-- PROVIDED RECORDS start --

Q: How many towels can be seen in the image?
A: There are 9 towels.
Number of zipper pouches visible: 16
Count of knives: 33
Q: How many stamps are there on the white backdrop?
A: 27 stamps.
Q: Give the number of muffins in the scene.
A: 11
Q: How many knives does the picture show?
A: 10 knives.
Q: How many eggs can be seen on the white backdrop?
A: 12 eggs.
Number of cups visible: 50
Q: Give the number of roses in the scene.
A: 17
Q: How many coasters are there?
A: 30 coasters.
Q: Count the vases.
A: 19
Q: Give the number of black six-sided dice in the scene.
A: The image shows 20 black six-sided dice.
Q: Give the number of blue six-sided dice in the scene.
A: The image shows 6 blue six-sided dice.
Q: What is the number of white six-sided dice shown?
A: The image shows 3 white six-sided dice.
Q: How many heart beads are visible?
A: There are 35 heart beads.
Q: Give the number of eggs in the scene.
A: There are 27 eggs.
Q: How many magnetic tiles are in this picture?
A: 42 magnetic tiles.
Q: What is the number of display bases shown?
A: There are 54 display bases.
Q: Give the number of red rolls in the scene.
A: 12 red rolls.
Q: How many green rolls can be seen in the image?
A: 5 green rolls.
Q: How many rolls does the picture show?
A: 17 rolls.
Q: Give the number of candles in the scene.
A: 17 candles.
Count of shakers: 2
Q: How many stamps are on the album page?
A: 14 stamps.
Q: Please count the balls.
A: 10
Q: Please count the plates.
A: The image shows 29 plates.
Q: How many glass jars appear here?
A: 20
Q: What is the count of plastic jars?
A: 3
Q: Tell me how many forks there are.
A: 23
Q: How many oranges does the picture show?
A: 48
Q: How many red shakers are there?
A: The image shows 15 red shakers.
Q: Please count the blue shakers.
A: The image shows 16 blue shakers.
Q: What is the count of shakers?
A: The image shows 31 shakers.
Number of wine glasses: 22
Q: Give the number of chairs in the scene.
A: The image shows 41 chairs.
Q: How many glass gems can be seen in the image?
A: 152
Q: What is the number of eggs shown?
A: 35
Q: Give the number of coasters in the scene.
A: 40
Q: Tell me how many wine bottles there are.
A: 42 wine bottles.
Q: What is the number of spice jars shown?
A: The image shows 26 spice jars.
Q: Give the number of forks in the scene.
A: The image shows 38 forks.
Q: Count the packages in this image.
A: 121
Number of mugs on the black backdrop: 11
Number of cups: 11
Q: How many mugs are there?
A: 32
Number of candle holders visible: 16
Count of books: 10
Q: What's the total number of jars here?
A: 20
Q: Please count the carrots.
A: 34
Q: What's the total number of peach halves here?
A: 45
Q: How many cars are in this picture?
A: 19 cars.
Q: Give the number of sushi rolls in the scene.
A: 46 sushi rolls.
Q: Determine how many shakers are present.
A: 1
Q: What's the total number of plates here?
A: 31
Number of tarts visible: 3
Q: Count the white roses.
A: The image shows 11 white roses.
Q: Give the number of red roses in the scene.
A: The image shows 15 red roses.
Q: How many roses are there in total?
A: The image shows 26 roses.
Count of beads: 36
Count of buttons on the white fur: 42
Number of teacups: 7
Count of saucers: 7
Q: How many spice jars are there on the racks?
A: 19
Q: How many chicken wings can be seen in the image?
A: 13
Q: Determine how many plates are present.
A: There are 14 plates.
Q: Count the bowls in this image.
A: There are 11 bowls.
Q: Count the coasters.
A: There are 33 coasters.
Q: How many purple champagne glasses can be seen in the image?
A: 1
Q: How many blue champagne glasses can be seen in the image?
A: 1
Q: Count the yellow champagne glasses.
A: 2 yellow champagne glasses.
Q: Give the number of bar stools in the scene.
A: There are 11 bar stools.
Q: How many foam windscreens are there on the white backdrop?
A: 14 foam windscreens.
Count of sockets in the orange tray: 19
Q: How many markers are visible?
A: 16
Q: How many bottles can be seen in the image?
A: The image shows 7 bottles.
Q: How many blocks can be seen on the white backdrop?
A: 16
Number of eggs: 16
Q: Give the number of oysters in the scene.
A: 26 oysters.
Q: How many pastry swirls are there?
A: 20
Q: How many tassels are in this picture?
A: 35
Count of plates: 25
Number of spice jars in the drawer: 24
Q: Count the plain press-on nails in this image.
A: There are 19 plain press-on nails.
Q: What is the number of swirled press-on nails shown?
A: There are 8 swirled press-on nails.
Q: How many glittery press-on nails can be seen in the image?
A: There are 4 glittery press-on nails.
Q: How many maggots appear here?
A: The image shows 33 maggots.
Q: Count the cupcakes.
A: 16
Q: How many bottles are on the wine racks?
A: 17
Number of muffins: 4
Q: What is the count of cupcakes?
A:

-- PROVIDED RECORDS end --

**WORK TO DO:** Extract every line of the material above verbatim, from the first through the last, without adding, dropping, or altering anything.

**ANSWER BELOW:**
Q: How many towels can be seen in the image?
A: There are 9 towels.
Number of zipper pouches visible: 16
Count of knives: 33
Q: How many stamps are there on the white backdrop?
A: 27 stamps.
Q: Give the number of muffins in the scene.
A: 11
Q: How many knives does the picture show?
A: 10 knives.
Q: How many eggs can be seen on the white backdrop?
A: 12 eggs.
Number of cups visible: 50
Q: Give the number of roses in the scene.
A: 17
Q: How many coasters are there?
A: 30 coasters.
Q: Count the vases.
A: 19
Q: Give the number of black six-sided dice in the scene.
A: The image shows 20 black six-sided dice.
Q: Give the number of blue six-sided dice in the scene.
A: The image shows 6 blue six-sided dice.
Q: What is the number of white six-sided dice shown?
A: The image shows 3 white six-sided dice.
Q: How many heart beads are visible?
A: There are 35 heart beads.
Q: Give the number of eggs in the scene.
A: There are 27 eggs.
Q: How many magnetic tiles are in this picture?
A: 42 magnetic tiles.
Q: What is the number of display bases shown?
A: There are 54 display bases.
Q: Give the number of red rolls in the scene.
A: 12 red rolls.
Q: How many green rolls can be seen in the image?
A: 5 green rolls.
Q: How many rolls does the picture show?
A: 17 rolls.
Q: Give the number of candles in the scene.
A: 17 candles.
Count of shakers: 2
Q: How many stamps are on the album page?
A: 14 stamps.
Q: Please count the balls.
A: 10
Q: Please count the plates.
A: The image shows 29 plates.
Q: How many glass jars appear here?
A: 20
Q: What is the count of plastic jars?
A: 3
Q: Tell me how many forks there are.
A: 23
Q: How many oranges does the picture show?
A: 48
Q: How many red shakers are there?
A: The image shows 15 red shakers.
Q: Please count the blue shakers.
A: The image shows 16 blue shakers.
Q: What is the count of shakers?
A: The image shows 31 shakers.
Number of wine glasses: 22
Q: Give the number of chairs in the scene.
A: The image shows 41 chairs.
Q: How many glass gems can be seen in the image?
A: 152
Q: What is the number of eggs shown?
A: 35
Q: Give the number of coasters in the scene.
A: 40
Q: Tell me how many wine bottles there are.
A: 42 wine bottles.
Q: What is the number of spice jars shown?
A: The image shows 26 spice jars.
Q: Give the number of forks in the scene.
A: The image shows 38 forks.
Q: Count the packages in this image.
A: 121
Number of mugs on the black backdrop: 11
Number of cups: 11
Q: How many mugs are there?
A: 32
Number of candle holders visible: 16
Count of books: 10
Q: What's the total number of jars here?
A: 20
Q: Please count the carrots.
A: 34
Q: What's the total number of peach halves here?
A: 45
Q: How many cars are in this picture?
A: 19 cars.
Q: Give the number of sushi rolls in the scene.
A: 46 sushi rolls.
Q: Determine how many shakers are present.
A: 1
Q: What's the total number of plates here?
A: 31
Number of tarts visible: 3
Q: Count the white roses.
A: The image shows 11 white roses.
Q: Give the number of red roses in the scene.
A: The image shows 15 red roses.
Q: How many roses are there in total?
A: The image shows 26 roses.
Count of beads: 36
Count of buttons on the white fur: 42
Number of teacups: 7
Count of saucers: 7
Q: How many spice jars are there on the racks?
A: 19
Q: How many chicken wings can be seen in the image?
A: 13
Q: Determine how many plates are present.
A: There are 14 plates.
Q: Count the bowls in this image.
A: There are 11 bowls.
Q: Count the coasters.
A: There are 33 coasters.
Q: How many purple champagne glasses can be seen in the image?
A: 1
Q: How many blue champagne glasses can be seen in the image?
A: 1
Q: Count the yellow champagne glasses.
A: 2 yellow champagne glasses.
Q: Give the number of bar stools in the scene.
A: There are 11 bar stools.
Q: How many foam windscreens are there on the white backdrop?
A: 14 foam windscreens.
Count of sockets in the orange tray: 19
Q: How many markers are visible?
A: 16
Q: How many bottles can be seen in the image?
A: The image shows 7 bottles.
Q: How many blocks can be seen on the white backdrop?
A: 16
Number of eggs: 16
Q: Give the number of oysters in the scene.
A: 26 oysters.
Q: How many pastry swirls are there?
A: 20
Q: How many tassels are in this picture?
A: 35
Count of plates: 25
Number of spice jars in the drawer: 24
Q: Count the plain press-on nails in this image.
A: There are 19 plain press-on nails.
Q: What is the number of swirled press-on nails shown?
A: There are 8 swirled press-on nails.
Q: How many glittery press-on nails can be seen in the image?
A: There are 4 glittery press-on nails.
Q: How many maggots appear here?
A: The image shows 33 maggots.
Q: Count the cupcakes.
A: 16
Q: How many bottles are on the wine racks?
A: 17
Number of muffins: 4
Q: What is the count of cupcakes?
A:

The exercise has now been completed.